Numerous studies have suggested that miRNAs are implicated in the initiation and progression of tumour development, although the underlying mechanism remains largely unknown.^8,15 miRNAs can function as oncomiRs or tumour-suppressor-miRs depending on their target genes in many cancer types, including cervical cancer.¹⁶ For example, miR-506 has been reported to act as a tumour suppressor by directly targeting the hedgehog pathway transcription factor Gli3 in cervical cancer.¹⁷ Another study led by Li et al.¹⁸ showed that miR-342-3p suppressed cervical cancer cell proliferation, migration and invasion via targeting FOXM1.¹⁸ Additionally, miR-195 can inhibit proliferation, migration and invasion of cervical cancer cells by regulating CCND2 and MYB expression.¹⁹ Meanwhile, some miRNAs function as oncomiRs in cervical cancer development. Hou et al. reported that miR-196a could promote cervical cancer proliferation via p27Kip1.²⁰ Up-regulation of miR-182 was found in cervical cancer and was significantly correlated with advanced stages of cervical cancer.²¹ MiR-150 has recently been reported to promote cervical cancer cell proliferation and survival.²² Down-regulation of miR-135b inhibits cell growth of cervical cancer cells.²³ Thus far, studies on miR-425-5p have been limited. Most recently, miR-425-5p has been identified as potential biomarker in renal cell carcinoma, lung squamous cell carcinoma, breast cancer and bladder cancer.^24–26 Consistently, miR-425-5p has been reported to promote tumourigenicity and aggressiveness in breast cancer and gastric cancer.^13,14 In addition, PTPRN2, one of the major target genes for miR-425-5p, has been recently reported as a candidate tumour suppressor in CRC.^27,28 However, the expression levels of miR-425-5p in cervical cancer are poorly characterized. In the present study, we observed that miR-425-5p was significantly up-regulated in cervical cancer tissues compared with NATs (Figure 1(a)). Moreover, an elevated expression level of miR-425-5p was found in serum samples of cervical cancer patients compared with benign cervical disease patients or healthy controls (Figure 1(b)). Additionally, high expression levels of miR-425-5p in tissue or serum were found to be correlated with more advanced tumour stages and lymph node metastasis as well (Tables 1 and 2). These results suggest that miR-425-5p may function as an oncomiR in cervical cancer and may play an important role in cervical cancer progression and metastasis.
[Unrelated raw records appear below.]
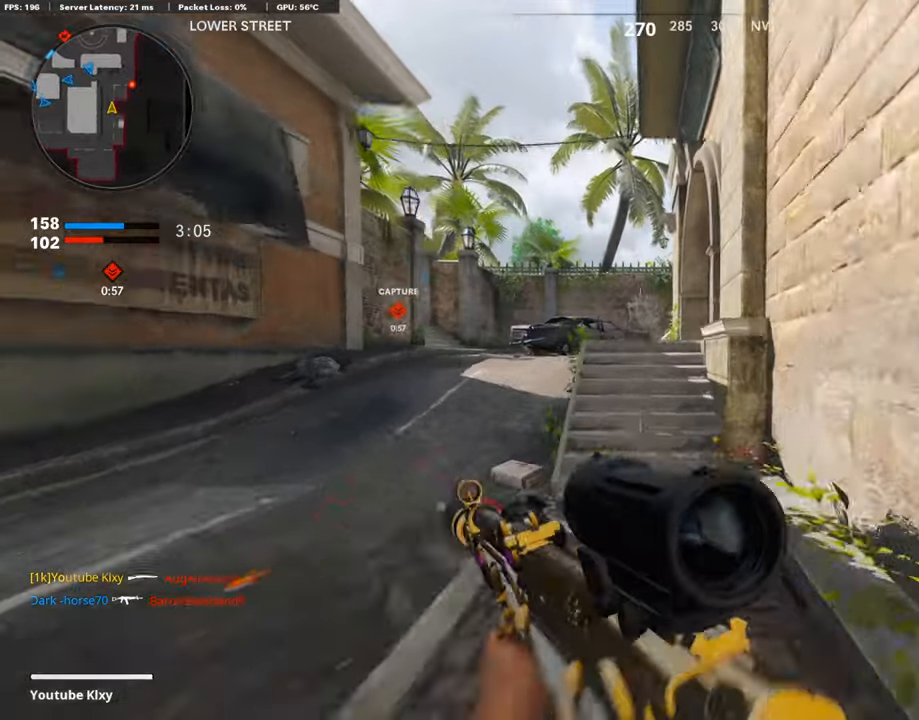
{"buttons": ["L3"], "left_stick": "up-left", "right_stick": "center", "events": [[50, "L3", "up"], [50, "R3", "up"], [84, "right_stick", "right"], [134, "R3", "down"], [168, "L3", "down"], [168, "left_stick", "up-left"], [168, "right_stick", "center"], [218, "R3", "up"]]}
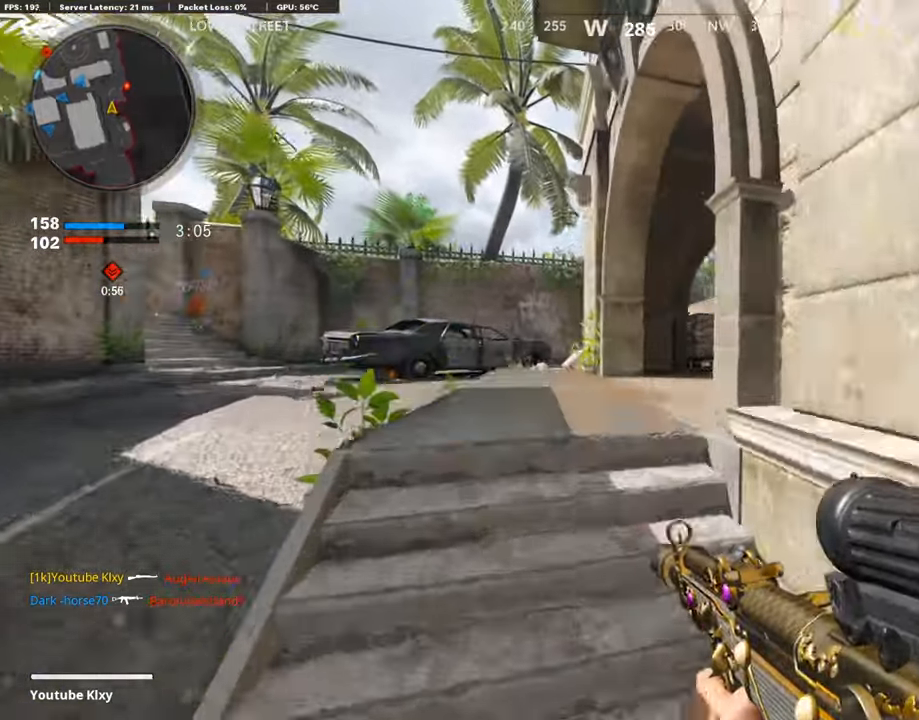
{"buttons": [], "left_stick": "up-right", "right_stick": "center", "events": [[33, "right_stick", "right"], [235, "L3", "up"], [353, "left_stick", "up-right"], [504, "right_stick", "center"]]}
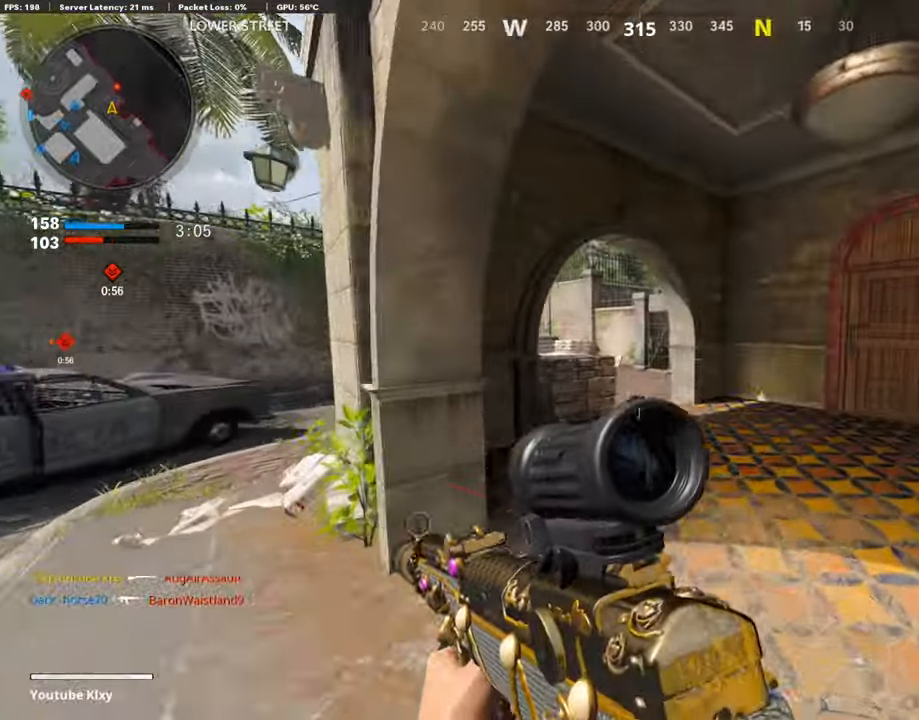
{"buttons": [], "left_stick": "up-right", "right_stick": "center", "events": [[135, "right_stick", "left"], [236, "right_stick", "center"], [287, "L3", "down"], [337, "TRIANGLE", "down"], [421, "L3", "up"], [472, "TRIANGLE", "up"]]}
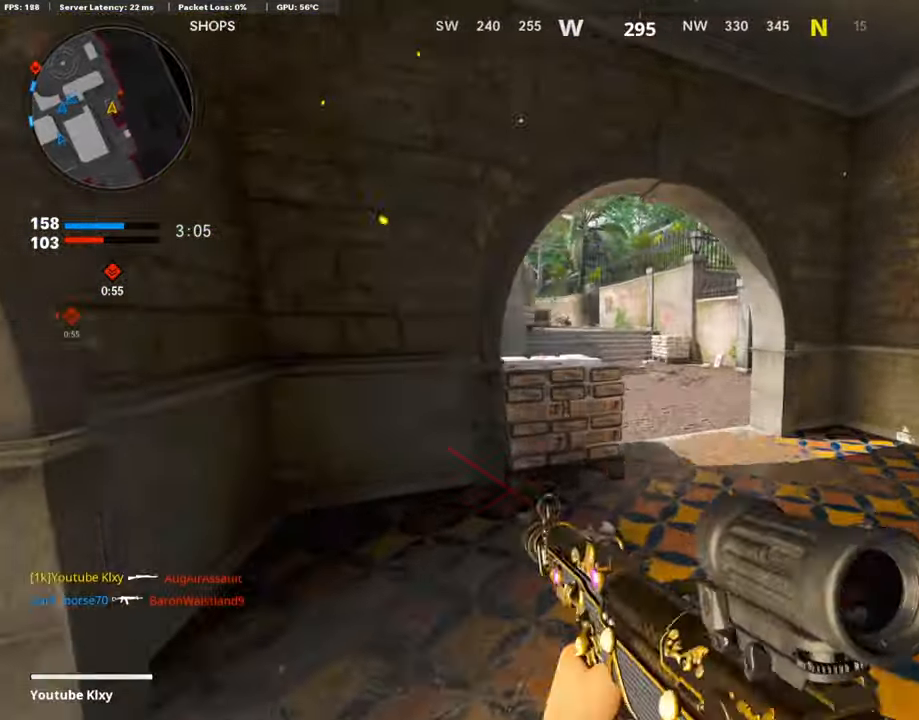
{"buttons": ["L3", "R3"], "left_stick": "up-left", "right_stick": "right", "events": [[169, "L3", "down"], [236, "left_stick", "up-left"], [337, "right_stick", "right"], [455, "R3", "down"]]}
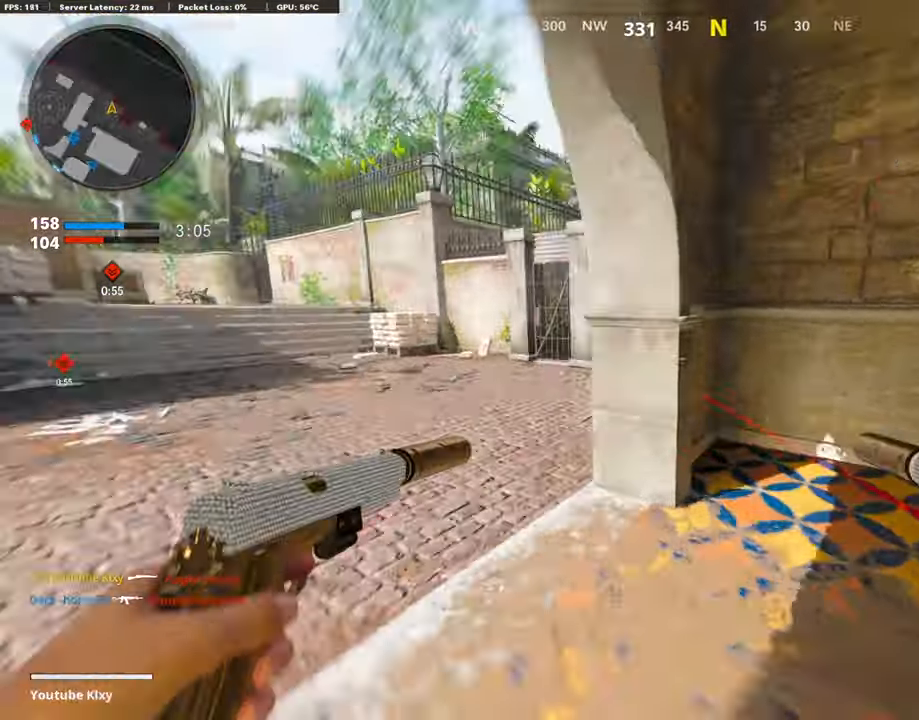
{"buttons": ["L1"], "left_stick": "up-left", "right_stick": "center", "events": [[101, "R3", "up"], [117, "L3", "up"], [370, "R1", "down"], [387, "L1", "down"], [437, "right_stick", "center"], [488, "R1", "up"]]}
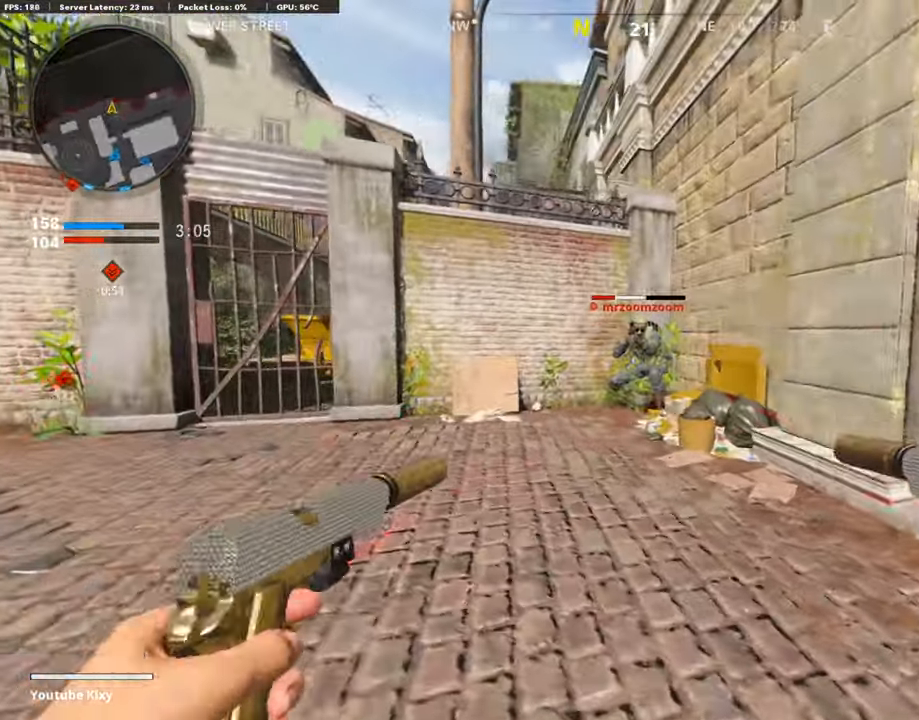
{"buttons": ["L3"], "left_stick": "up-left", "right_stick": "left", "events": [[34, "L1", "up"], [51, "R1", "down"], [85, "L1", "down"], [135, "right_stick", "down"], [152, "R1", "up"], [219, "R1", "down"], [287, "R1", "up"], [354, "L1", "up"], [472, "right_stick", "left"], [489, "L3", "down"]]}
Recently, accumulating evidence suggests that a collection of miRNAs can serve as diagnostic or prognostic biomarkers in many cancer types.^8,10,11 In particular, some miRNAs have been shown to be correlated with prognosis of cervical cancer patients. Liang et al. showed that the expression level of miR-215 was associated with tumour progression and poor survival rate in cervical cancer, supporting that it may serve as a potential prognostic marker to identify high-risk population.²⁹ Using microarray analysis, Park et al.³⁰ identified 86 dysregulated miRNAs in adenocarcinoma of the uterine cervix compared with normal tissues of the uterine cervix and demonstrated miR-363-3p as an independent favourable prognostic biomarker. Also, Hu et al.³¹ have shown that miR-200a and miR-9 can predict patient survival by analysing 102 cervical cancer samples using a PCR-based miRNA assay. Moreover, miR-31 has been identified as an independent prognostic factor and functions as an oncomiR in cervical cancer via targeting ARID1A.³² In our study, we examined the correlation between serum miR-425-5p expression levels and prognosis of cervical cancer. Kaplan–Meier survival curve analysis revealed that patients with high concentrations of miR-425-5p exhibited a significantly poor OS and DFS (Figure 2). Univariate and multivariate Cox proportional hazards regression model analysis indicated that high serum miR-425-5p concentration was correlated with increased death from cervical cancer (Table 3). In addition, high expression level of miR-425-5p was an independent poor prognosis factor for cervical cancer (Table 3).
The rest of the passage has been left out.